__EXERCISE PROMPT__: Look through the entries below and show every line containing the word "brown".

=== Section Start ===

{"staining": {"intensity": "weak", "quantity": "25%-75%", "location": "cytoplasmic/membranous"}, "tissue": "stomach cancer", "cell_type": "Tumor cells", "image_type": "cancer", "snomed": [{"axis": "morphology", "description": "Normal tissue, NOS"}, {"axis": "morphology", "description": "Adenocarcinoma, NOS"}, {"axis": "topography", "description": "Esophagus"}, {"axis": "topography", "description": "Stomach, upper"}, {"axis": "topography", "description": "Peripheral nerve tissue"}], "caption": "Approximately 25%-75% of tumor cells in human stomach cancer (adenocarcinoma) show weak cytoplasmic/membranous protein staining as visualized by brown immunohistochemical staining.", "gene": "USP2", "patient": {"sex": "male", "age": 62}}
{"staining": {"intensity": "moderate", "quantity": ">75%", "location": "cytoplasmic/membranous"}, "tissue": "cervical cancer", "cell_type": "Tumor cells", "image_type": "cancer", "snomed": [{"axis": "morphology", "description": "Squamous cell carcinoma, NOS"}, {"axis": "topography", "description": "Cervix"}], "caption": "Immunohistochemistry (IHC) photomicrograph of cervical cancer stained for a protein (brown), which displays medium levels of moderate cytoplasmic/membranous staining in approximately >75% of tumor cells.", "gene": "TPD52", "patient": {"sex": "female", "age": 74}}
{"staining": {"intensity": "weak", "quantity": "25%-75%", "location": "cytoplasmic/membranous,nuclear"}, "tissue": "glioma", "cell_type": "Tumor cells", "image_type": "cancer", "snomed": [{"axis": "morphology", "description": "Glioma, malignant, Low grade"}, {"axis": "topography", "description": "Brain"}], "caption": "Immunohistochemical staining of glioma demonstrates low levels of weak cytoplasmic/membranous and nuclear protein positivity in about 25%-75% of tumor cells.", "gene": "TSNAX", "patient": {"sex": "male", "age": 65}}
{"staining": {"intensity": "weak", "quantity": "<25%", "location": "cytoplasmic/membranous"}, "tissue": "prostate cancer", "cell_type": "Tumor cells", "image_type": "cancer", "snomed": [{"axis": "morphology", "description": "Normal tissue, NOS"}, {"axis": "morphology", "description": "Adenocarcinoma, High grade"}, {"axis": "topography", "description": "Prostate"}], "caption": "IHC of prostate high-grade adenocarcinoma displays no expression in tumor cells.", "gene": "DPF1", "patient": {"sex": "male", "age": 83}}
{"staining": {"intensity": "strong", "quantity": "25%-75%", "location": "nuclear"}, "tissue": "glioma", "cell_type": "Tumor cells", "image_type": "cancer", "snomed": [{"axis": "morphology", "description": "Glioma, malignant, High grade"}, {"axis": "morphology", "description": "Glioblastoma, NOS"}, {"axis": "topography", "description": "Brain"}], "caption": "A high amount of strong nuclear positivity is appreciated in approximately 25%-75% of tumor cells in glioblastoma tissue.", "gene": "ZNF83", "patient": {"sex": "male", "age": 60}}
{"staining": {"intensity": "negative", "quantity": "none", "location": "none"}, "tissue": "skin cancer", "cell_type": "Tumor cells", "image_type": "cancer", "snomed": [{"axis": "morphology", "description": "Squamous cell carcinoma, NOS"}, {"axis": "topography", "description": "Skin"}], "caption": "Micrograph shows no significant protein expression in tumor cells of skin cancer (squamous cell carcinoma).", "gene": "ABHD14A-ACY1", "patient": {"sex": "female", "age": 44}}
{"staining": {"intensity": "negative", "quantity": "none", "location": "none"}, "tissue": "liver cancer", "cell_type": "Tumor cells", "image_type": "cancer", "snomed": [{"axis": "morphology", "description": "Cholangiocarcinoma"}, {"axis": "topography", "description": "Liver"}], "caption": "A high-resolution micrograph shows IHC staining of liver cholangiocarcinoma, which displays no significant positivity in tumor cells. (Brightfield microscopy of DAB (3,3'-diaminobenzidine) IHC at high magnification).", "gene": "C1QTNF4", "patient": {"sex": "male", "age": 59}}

=== Section End ===

__FINISHED TASK__:
{"staining": {"intensity": "weak", "quantity": "25%-75%", "location": "cytoplasmic/membranous"}, "tissue": "stomach cancer", "cell_type": "Tumor cells", "image_type": "cancer", "snomed": [{"axis": "morphology", "description": "Normal tissue, NOS"}, {"axis": "morphology", "description": "Adenocarcinoma, NOS"}, {"axis": "topography", "description": "Esophagus"}, {"axis": "topography", "description": "Stomach, upper"}, {"axis": "topography", "description": "Peripheral nerve tissue"}], "caption": "Approximately 25%-75% of tumor cells in human stomach cancer (adenocarcinoma) show weak cytoplasmic/membranous protein staining as visualized by brown immunohistochemical staining.", "gene": "USP2", "patient": {"sex": "male", "age": 62}}
{"staining": {"intensity": "moderate", "quantity": ">75%", "location": "cytoplasmic/membranous"}, "tissue": "cervical cancer", "cell_type": "Tumor cells", "image_type": "cancer", "snomed": [{"axis": "morphology", "description": "Squamous cell carcinoma, NOS"}, {"axis": "topography", "description": "Cervix"}], "caption": "Immunohistochemistry (IHC) photomicrograph of cervical cancer stained for a protein (brown), which displays medium levels of moderate cytoplasmic/membranous staining in approximately >75% of tumor cells.", "gene": "TPD52", "patient": {"sex": "female", "age": 74}}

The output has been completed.